I ate a forkful and went, "Oh my God! That's, like, crack cravable!"

She almost spit out the food in her mouth, laughing.

And said, "She's going to miss you like hell."

"I just don't wanna talk about it right now. I don't want to feel it right now."

"Shut up and eat your crack, then."

I took another bite and then slid the plate back to her. And then I stole one more piece, but she slapped at my hand when I reached my fork over.

I let myself enjoy that last piece. And then I took a pull on the straw in my malt and said, "So are we gonna make this movie for real or what?"

"Oh, honey, we're gonna kill this movie," she said—suddenly really serious and ferocious. "We're going to do it to death so the whole world knows we're here. To stay. Right?"

"I like that answer."

"I'm serious."

"Good. So am I. I don't know shit about making movies that big, but we'll get people who do."

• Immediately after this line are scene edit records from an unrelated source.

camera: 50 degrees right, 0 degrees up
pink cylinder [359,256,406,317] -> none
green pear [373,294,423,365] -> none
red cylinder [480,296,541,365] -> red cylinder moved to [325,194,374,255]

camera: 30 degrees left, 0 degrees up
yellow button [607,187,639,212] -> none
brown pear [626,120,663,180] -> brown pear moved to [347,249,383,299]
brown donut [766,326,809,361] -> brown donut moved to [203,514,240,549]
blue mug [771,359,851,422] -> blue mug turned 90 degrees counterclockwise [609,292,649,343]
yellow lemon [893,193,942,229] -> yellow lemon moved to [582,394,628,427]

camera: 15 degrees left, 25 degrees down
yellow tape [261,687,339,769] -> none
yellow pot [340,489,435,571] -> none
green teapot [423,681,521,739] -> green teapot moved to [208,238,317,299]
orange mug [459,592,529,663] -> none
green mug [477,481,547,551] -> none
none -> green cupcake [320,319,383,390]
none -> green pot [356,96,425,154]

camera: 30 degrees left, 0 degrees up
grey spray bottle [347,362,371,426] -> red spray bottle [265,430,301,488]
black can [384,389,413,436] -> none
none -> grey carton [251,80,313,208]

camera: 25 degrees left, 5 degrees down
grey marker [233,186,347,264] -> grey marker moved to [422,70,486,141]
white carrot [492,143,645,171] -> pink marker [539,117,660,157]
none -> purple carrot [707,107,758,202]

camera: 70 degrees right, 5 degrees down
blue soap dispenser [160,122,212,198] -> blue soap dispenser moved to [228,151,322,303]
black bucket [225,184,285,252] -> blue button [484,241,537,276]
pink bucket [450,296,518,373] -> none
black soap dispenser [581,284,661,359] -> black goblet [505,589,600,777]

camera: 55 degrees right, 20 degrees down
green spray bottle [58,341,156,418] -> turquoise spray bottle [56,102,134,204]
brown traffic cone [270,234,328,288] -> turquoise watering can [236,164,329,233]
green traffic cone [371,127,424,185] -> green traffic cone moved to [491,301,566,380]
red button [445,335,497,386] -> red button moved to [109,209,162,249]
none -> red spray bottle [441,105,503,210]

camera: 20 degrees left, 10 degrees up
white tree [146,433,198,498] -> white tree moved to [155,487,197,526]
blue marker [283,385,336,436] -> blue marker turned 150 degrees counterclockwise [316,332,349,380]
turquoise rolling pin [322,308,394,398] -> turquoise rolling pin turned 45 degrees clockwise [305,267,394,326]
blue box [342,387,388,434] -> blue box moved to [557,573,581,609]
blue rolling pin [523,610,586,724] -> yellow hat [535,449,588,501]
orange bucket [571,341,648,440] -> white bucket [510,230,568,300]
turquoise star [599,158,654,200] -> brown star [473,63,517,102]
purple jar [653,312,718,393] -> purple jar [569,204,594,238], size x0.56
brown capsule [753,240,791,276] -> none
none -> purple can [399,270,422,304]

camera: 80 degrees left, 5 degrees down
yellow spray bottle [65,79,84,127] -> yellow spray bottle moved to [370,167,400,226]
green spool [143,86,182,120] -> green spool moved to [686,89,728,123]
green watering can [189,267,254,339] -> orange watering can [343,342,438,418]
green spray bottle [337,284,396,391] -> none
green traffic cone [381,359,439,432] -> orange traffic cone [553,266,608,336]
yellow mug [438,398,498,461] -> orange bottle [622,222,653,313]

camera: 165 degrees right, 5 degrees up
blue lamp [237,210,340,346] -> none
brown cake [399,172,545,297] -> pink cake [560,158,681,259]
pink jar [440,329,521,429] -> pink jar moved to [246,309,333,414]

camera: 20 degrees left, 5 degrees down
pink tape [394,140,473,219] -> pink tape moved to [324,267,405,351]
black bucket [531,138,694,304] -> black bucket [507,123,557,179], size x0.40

A coupla cops came in. Highway Patrol. The waitresses got them coffee before they even asked and they started a sort of half-hearted conversation about having to work on New Year's Eve. And how busy the cops must be. Tired people, talking. Tired on lots of levels, pro'bly.

"What is it like to be able to say that?" Celie asked me. "I mean, to be able to say, 'I can buy someone who knows what to do.'"

"Fucked up, right? Lincoln's spinning in his grave somewhere. But I grew up in Arizona. We don't take that emancipation business very seriously here."